Ile Maurice multiculturelle – Tradition et dévotion – La grande nuit de Shiva
La grande nuit de Shiva, c’est ainsi que l’on nomme la fête Maha Shivratri qui a lieu chaque année à l’Ile Maurice. C’est une des fêtes les plus importantes de la communauté hindoue, elle se célèbre autour de février/mars. A cette occasion, les pèlerins de tous les coins de l’Ile convergent vers le lac sacré Grand-Bassin situé dans les hauteurs (aussi appelé le Ganga Talao), afin de rendre hommage au Dieu Shiva et ramener chez eux, l’eau sacrée. Selon la tradition, les eaux du lac communiqueraient symboliquement avec celles du Gange en Inde, faisant de ce lieu un point de convergence spirituelle pour les hindous mauriciens. Ils auront préalablement observé dix jours d’abstinence, pris part à des prières quotidiennes, tout en observant un régime alimentaire végétarien. Quelques jours avant la fête qui est un jour de congé national ici, tout de blanc vêtus, symbole de pureté, et munis de leur “kanwars” multicolores (structures en bambou richement décorées de divinités, de miroirs et de clochettes), les dévots quittent leur domicile pour entamer une marche en famille, entre voisins ou amis vers le lac sacré. Bien que ce soit une fête hindoue, beaucoup de personnes n’embrassant pas forcément la même religion, se joignent aussi à la procession, et c’est ce qui fait la particularité de l’Ile Maurice : une île pluriculturelle où les religions se côtoient, se respectent et se soutiennent.

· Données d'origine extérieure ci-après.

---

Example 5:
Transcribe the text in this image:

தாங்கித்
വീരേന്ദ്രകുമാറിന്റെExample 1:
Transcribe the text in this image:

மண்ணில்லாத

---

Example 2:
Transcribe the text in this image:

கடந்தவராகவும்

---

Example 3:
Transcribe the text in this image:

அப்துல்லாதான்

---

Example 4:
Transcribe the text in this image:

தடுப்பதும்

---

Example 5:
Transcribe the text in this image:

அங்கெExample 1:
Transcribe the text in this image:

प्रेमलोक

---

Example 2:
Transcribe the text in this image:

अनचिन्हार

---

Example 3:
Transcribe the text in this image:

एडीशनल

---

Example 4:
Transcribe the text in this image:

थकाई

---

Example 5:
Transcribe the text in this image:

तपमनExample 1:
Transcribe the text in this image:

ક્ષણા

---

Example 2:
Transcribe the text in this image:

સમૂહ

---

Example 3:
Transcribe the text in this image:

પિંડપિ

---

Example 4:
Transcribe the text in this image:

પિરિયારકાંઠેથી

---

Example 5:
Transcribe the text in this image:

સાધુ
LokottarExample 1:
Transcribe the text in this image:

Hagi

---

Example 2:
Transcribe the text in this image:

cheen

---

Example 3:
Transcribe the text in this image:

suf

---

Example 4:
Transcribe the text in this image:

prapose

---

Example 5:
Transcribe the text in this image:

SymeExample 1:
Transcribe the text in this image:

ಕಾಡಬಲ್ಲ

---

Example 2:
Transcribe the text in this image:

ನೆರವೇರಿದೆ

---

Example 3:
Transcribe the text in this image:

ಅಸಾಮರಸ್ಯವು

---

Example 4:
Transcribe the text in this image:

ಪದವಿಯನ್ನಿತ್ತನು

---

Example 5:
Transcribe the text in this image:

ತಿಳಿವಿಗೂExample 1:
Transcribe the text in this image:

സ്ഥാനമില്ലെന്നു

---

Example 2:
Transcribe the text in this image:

C’est ainsi que trois jeunes amies de foi différente ont voulu tenter l’expérience en marchant vers Grand-Bassin de la ville de Curepipe. Habillées de blanc, elles se sont mêlées à la foule qui marchait vers le Ganga Talao (le lac sacré). La foule constituée de personnes de tout âge, jeunes, moins jeunes ainsi que des enfants, se déplace dans le recueillement. Certains pèlerins viennent de très loin et même si cela faisait longtemps qu’ils étaient en route, ils ne paraissent pas fatigués. Il faut dire que c’est une ambiance animée qui accompagne généralement les marcheurs avec de la musique venant des hautparleurs. Tout le long de la route, l’on trouve des stations sous les chapiteaux où plusieurs donateurs de toutes confessions ou organismes offrent aux pèlerins à manger et à boire.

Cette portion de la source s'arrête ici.